[Entries taken from a collection]

* * *

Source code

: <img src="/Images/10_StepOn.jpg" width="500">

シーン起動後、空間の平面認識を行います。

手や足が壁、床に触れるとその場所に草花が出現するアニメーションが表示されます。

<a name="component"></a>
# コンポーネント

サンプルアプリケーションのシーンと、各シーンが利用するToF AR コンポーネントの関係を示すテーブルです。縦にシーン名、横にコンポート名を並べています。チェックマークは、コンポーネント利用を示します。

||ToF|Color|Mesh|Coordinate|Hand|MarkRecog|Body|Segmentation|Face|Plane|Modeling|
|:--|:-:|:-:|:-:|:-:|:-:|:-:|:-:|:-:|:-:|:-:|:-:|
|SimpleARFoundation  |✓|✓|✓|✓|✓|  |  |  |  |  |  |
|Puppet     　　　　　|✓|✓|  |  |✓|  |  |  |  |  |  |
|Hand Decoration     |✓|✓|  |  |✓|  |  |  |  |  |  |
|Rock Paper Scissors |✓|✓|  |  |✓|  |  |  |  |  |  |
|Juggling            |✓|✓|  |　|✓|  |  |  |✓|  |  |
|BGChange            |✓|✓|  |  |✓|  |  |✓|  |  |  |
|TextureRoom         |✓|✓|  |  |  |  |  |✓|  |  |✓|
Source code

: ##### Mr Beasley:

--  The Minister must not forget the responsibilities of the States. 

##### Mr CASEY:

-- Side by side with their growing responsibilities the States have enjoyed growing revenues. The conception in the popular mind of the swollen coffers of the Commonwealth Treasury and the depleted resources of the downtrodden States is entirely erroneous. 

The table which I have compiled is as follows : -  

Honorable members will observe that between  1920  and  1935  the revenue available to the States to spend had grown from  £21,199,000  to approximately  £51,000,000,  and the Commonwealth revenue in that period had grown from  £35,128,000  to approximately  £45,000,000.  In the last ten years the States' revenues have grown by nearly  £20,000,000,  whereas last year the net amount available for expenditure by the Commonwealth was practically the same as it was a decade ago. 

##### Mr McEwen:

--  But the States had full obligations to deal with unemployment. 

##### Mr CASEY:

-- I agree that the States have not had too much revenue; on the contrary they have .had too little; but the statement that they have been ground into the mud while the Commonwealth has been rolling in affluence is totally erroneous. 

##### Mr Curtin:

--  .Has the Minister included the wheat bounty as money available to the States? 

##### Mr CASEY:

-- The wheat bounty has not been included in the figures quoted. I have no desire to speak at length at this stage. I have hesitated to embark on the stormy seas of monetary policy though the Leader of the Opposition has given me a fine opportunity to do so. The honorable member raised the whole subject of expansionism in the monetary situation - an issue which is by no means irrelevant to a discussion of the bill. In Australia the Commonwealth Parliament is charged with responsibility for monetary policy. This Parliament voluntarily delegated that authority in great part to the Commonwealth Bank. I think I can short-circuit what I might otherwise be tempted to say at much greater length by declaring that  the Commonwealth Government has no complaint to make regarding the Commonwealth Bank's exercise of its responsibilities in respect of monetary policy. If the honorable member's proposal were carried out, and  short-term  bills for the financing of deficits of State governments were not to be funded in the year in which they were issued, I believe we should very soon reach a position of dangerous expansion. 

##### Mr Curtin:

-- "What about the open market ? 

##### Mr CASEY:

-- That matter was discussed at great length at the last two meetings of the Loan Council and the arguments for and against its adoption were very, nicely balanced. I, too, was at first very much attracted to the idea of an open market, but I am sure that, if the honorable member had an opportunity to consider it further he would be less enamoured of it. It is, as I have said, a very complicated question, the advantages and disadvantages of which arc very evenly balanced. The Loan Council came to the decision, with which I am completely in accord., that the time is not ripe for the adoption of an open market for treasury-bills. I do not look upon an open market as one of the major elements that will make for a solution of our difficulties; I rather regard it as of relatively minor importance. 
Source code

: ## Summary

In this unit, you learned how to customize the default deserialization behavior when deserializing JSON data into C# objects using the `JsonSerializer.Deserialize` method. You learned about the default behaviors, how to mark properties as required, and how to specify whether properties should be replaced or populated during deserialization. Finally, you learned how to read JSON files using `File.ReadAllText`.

* * *

About this exercise
Using the records above, copy every line that has the word "Hand" in it.

Solution
||ToF|Color|Mesh|Coordinate|Hand|MarkRecog|Body|Segmentation|Face|Plane|Modeling|
|Hand Decoration     |✓|✓|  |  |✓|  |  |  |  |  |  |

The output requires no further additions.